The amount is 40000 + 4100. So 44100 = 40000 × \$(105/100)^n\$. So \$44100/40000\$ = \$(105/100)^n\$, which can be put in the form \$(105/100)^2\$ = \$(105/100)^n\$, so n = 2 years.

### Question 3

The compound amount after 3 years on a principal of Rs. x is same as that on a principal of Rs. (621 - x) after 4 years, then what is x if the rate of interest is 7% p.a. compounded yearly?

A

Rs. 321.

B

Rs. 421.

C

Rs. 221.

D

Rs. 521.

Soln.
Ans: a

We have x × \$(1 + 7/100)^3\$ = (621 - x) × \$(1 + 7/100)^4\$. Cancelling, we get x = (621 - x) × (1 + 7/100).
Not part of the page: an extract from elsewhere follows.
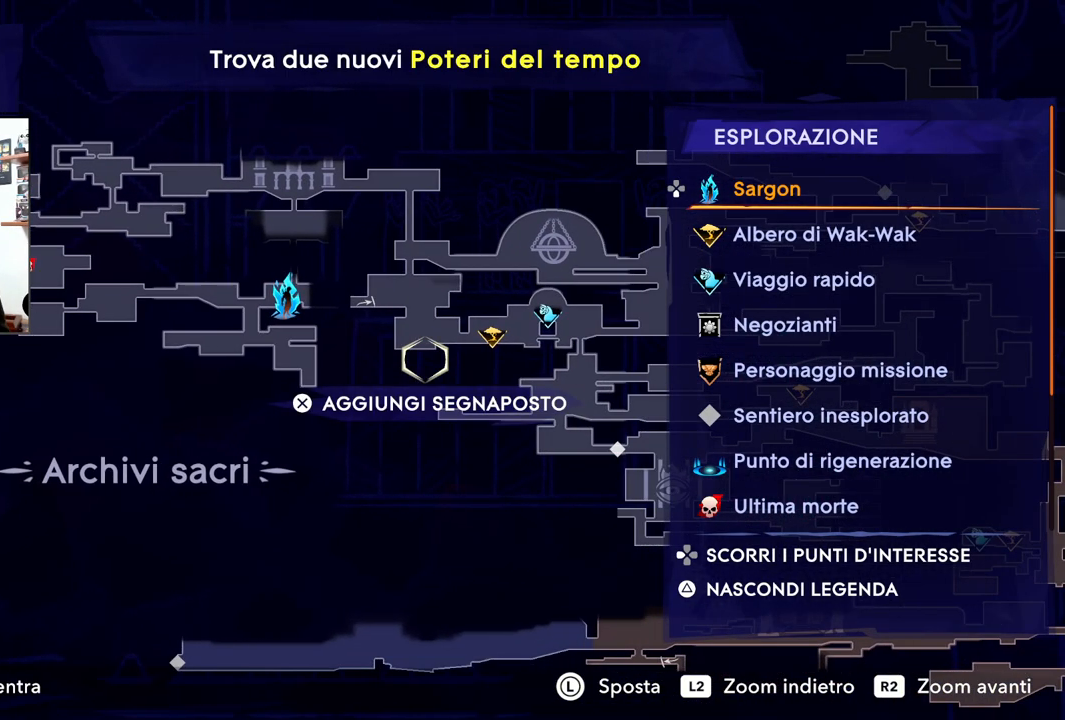
{"dt_ms": 500, "buttons": [], "left_stick": "center", "right_stick": "center", "events": []}
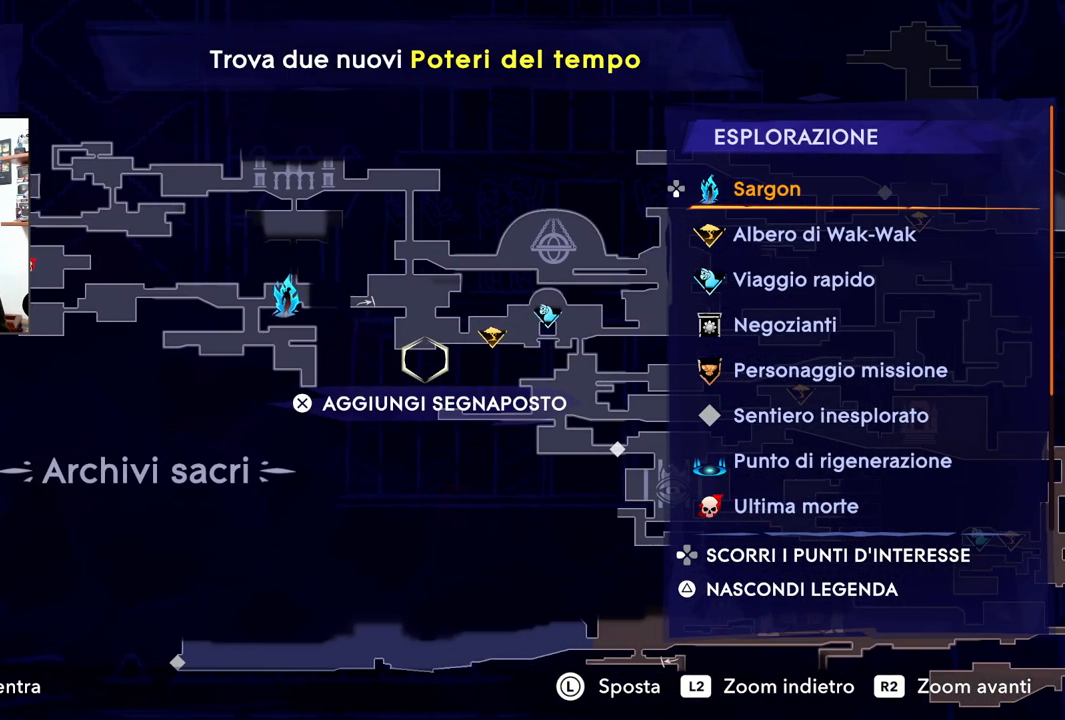
{"dt_ms": 500, "buttons": [], "left_stick": "right", "right_stick": "center", "events": [[200, "left_stick", "right"]]}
Simplifying, x = \${621 × (100 + 7)}/(200 + 7)\$, which gives x = Rs. 321.

### Question 4

What is the amount receivable on Rs. 2000000 after 9 months, invested at a rate of 28% compounded quarterly?

A

Rs. 2450086.

B

Rs. 2450186.

C

Rs. 2449986.

D

Rs. 2450286.

Soln.
Ans: a

In this case r = \$28/4\$% and n = 3 because compounding is quarterly, and in 9 months there are three quarters. So A = 2000000 × \$(1 + 7/100)^3\$, which equals 2 × 107 × 107 × 107, i.e., Rs. 2450086.

### Question 5

The amount of Rs. 3000000 earns an interest of Rs. 278181 @3% compounded annually. What is the investment period in years?

A

3 years.

B

2 years.

C

1 year.

D

1/2 year.

Soln.
Ans: a

The amount is 3000000 + 278181. So 3278181 = 3000000 × \$(103/100)^n\$. So \$3278181/3000000\$ = \$(103/100)^n\$, which can be put in the form \$(103/100)^3\$ = \$(103/100)^3\$, so n = 3 years.